* _DESCRIPTION OF THE TASK_
The response must reproduce exactly every line of the material below holding the word "github".

* _DATA PROVIDED_
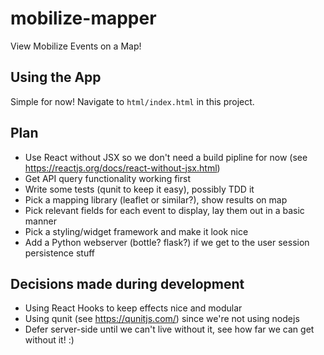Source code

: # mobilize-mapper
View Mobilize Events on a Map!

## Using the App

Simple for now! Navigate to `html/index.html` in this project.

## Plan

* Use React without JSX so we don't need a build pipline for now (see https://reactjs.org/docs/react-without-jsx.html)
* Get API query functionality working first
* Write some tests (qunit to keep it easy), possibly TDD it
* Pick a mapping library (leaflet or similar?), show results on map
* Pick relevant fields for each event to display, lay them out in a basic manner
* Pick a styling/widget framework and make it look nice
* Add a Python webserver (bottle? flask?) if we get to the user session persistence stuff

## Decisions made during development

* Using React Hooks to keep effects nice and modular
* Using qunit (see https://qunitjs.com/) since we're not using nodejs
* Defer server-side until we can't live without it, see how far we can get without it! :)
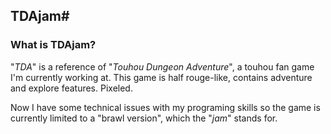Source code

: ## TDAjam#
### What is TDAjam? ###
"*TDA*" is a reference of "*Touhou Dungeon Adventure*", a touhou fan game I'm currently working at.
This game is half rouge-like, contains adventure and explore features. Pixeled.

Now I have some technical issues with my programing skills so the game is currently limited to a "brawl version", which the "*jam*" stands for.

* * *

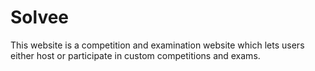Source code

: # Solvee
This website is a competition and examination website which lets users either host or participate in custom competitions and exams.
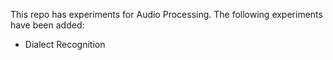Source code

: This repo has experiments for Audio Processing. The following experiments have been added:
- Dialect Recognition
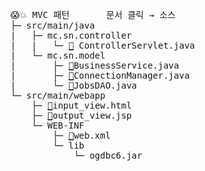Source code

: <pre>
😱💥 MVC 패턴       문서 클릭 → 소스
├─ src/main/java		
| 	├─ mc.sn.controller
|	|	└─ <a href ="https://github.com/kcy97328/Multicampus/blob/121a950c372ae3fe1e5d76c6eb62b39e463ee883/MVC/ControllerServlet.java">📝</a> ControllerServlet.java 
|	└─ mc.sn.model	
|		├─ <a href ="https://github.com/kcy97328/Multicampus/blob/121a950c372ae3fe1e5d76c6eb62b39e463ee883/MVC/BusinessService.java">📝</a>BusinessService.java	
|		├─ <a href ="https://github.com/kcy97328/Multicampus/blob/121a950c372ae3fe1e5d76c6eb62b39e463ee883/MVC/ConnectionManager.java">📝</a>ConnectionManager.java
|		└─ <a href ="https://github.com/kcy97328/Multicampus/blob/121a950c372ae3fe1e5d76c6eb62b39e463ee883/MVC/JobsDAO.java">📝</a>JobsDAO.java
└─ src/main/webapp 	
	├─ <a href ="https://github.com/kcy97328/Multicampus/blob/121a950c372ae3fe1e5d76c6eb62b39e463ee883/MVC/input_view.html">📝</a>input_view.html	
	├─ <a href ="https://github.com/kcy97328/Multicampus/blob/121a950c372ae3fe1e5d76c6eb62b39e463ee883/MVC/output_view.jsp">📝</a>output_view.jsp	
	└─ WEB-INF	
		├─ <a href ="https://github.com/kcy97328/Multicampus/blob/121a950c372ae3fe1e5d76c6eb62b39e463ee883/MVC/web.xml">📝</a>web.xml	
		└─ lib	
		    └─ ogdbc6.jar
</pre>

* _RESULT_
|	|	└─ <a href ="https://github.com/kcy97328/Multicampus/blob/121a950c372ae3fe1e5d76c6eb62b39e463ee883/MVC/ControllerServlet.java">📝</a> ControllerServlet.java 
|		├─ <a href ="https://github.com/kcy97328/Multicampus/blob/121a950c372ae3fe1e5d76c6eb62b39e463ee883/MVC/BusinessService.java">📝</a>BusinessService.java	
|		├─ <a href ="https://github.com/kcy97328/Multicampus/blob/121a950c372ae3fe1e5d76c6eb62b39e463ee883/MVC/ConnectionManager.java">📝</a>ConnectionManager.java
|		└─ <a href ="https://github.com/kcy97328/Multicampus/blob/121a950c372ae3fe1e5d76c6eb62b39e463ee883/MVC/JobsDAO.java">📝</a>JobsDAO.java
	├─ <a href ="https://github.com/kcy97328/Multicampus/blob/121a950c372ae3fe1e5d76c6eb62b39e463ee883/MVC/input_view.html">📝</a>input_view.html	
	├─ <a href ="https://github.com/kcy97328/Multicampus/blob/121a950c372ae3fe1e5d76c6eb62b39e463ee883/MVC/output_view.jsp">📝</a>output_view.jsp	
		├─ <a href ="https://github.com/kcy97328/Multicampus/blob/121a950c372ae3fe1e5d76c6eb62b39e463ee883/MVC/web.xml">📝</a>web.xml	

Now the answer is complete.